-------- Material provided
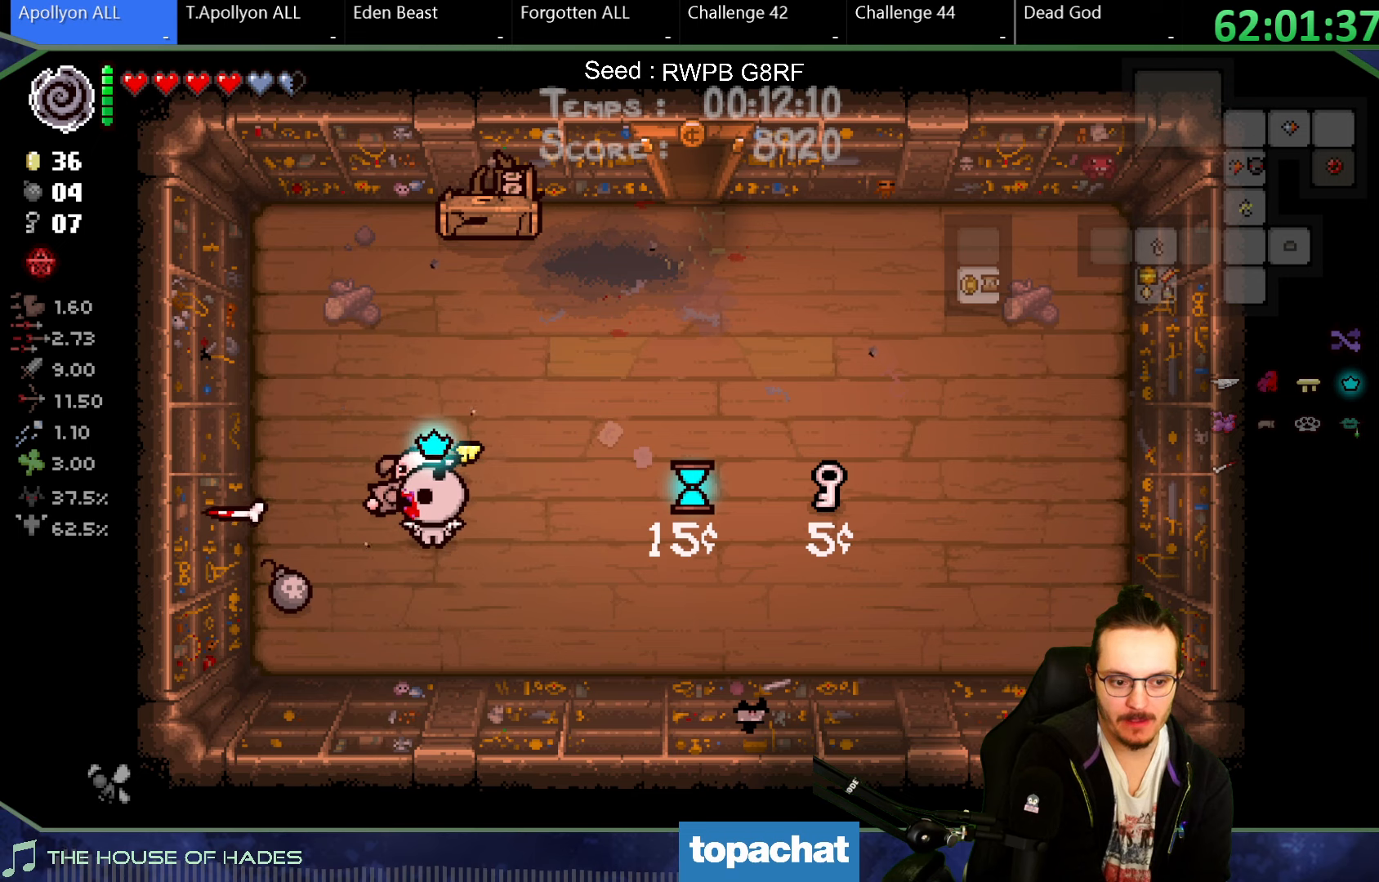
{"buttons": [], "left_stick": "left", "button_events": []}
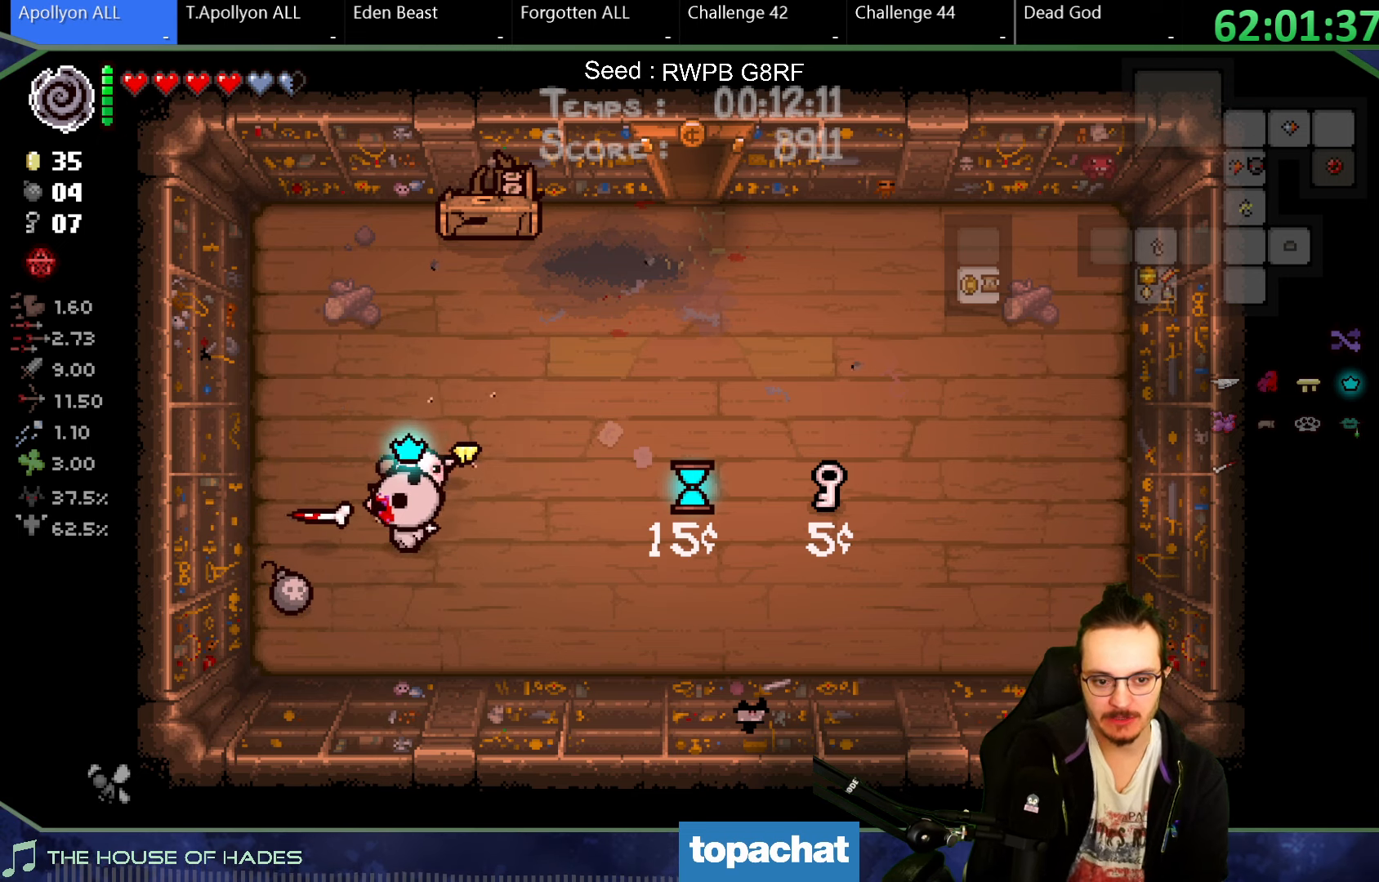
{"buttons": [], "left_stick": "right", "button_events": []}
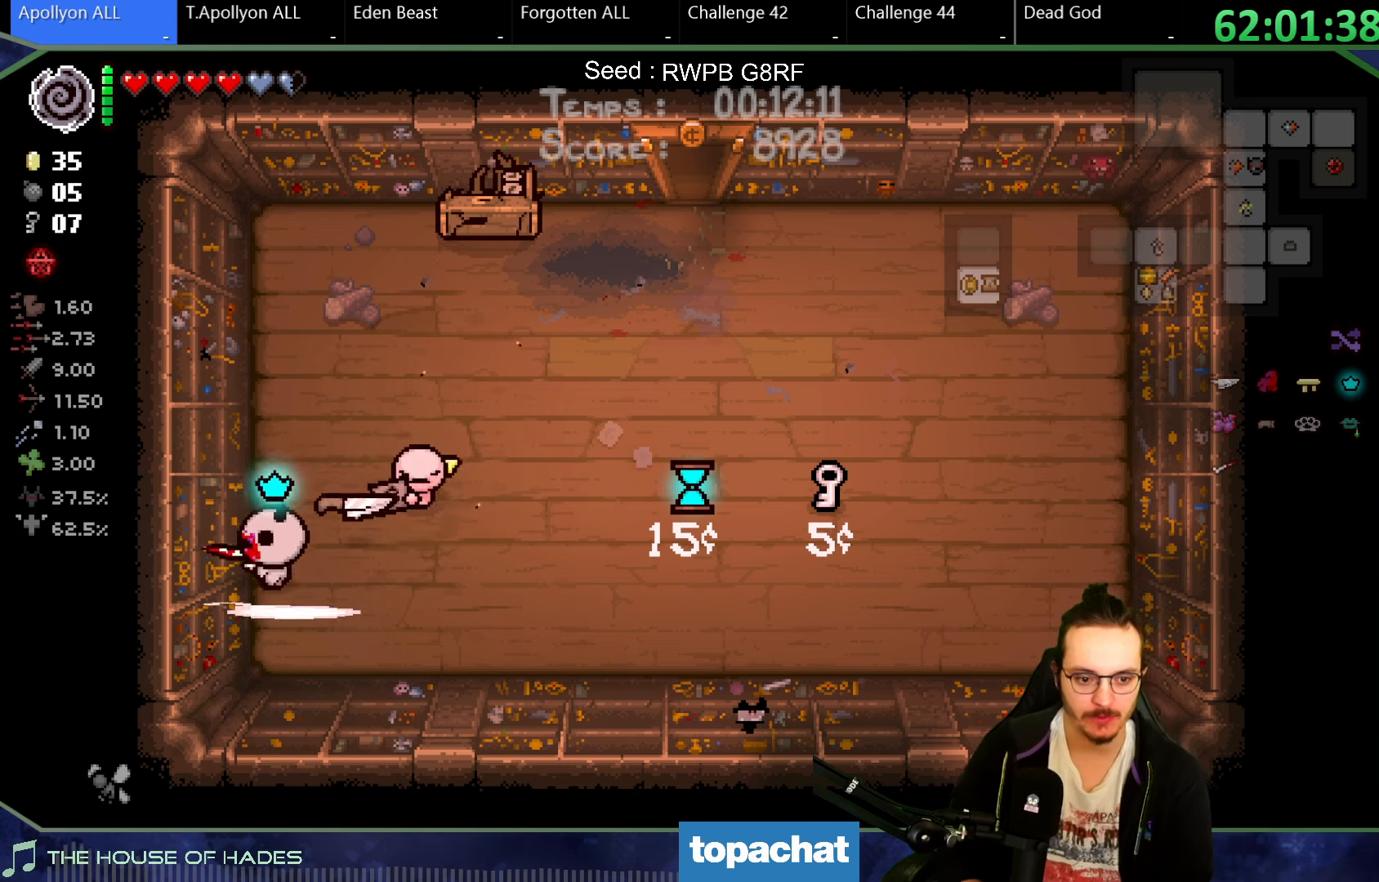
{"buttons": [], "left_stick": "center", "button_events": []}
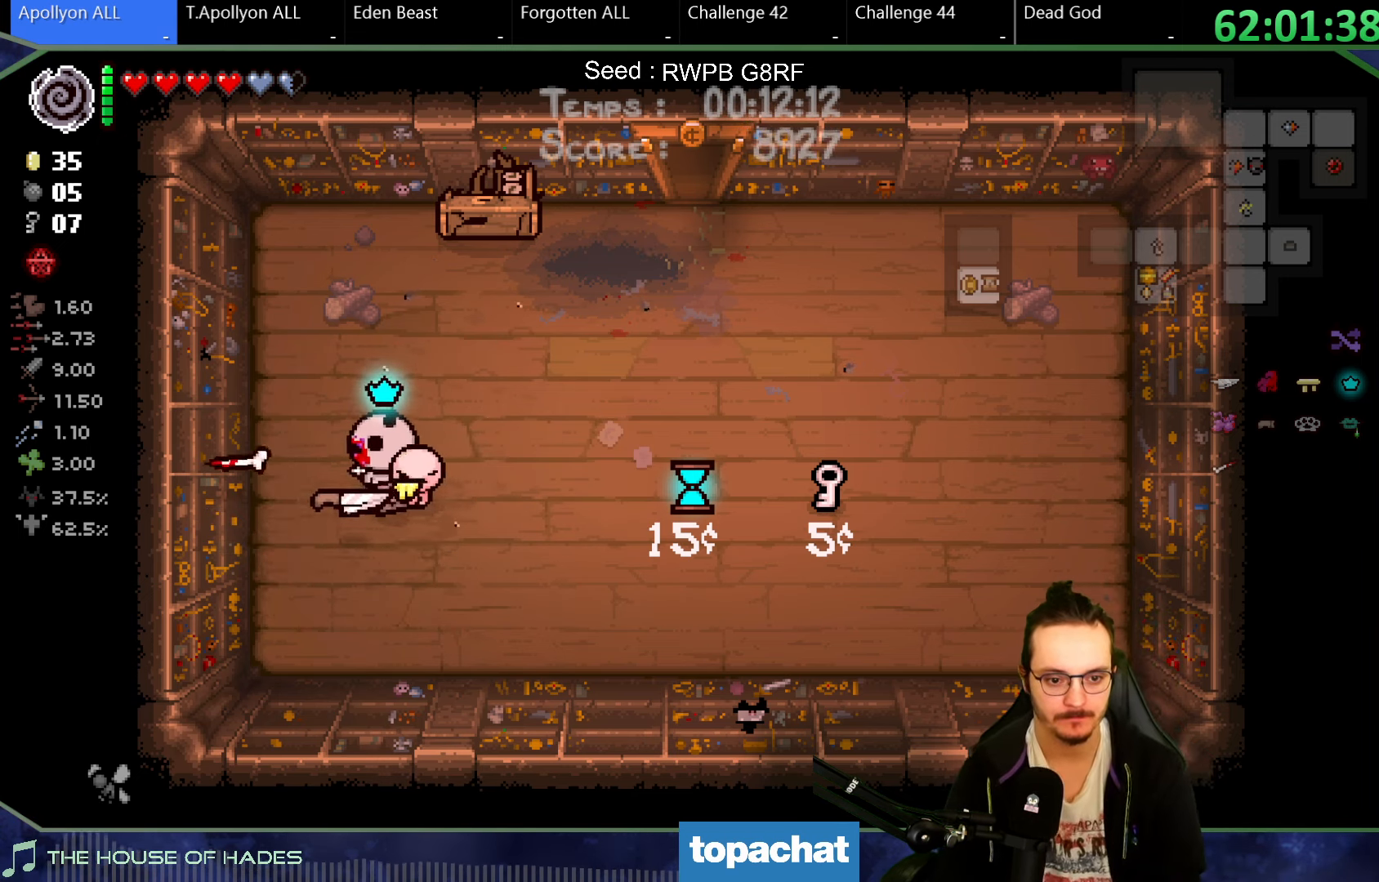
{"buttons": [], "left_stick": "down", "button_events": []}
----------------
● What the exercise asks
Exactly repeat the data above; the pictures do not belong in your copy.

● Result below
{"buttons": [], "left_stick": "left", "button_events": []}
{"buttons": [], "left_stick": "right", "button_events": []}
{"buttons": [], "left_stick": "center", "button_events": []}
{"buttons": [], "left_stick": "down", "button_events": []}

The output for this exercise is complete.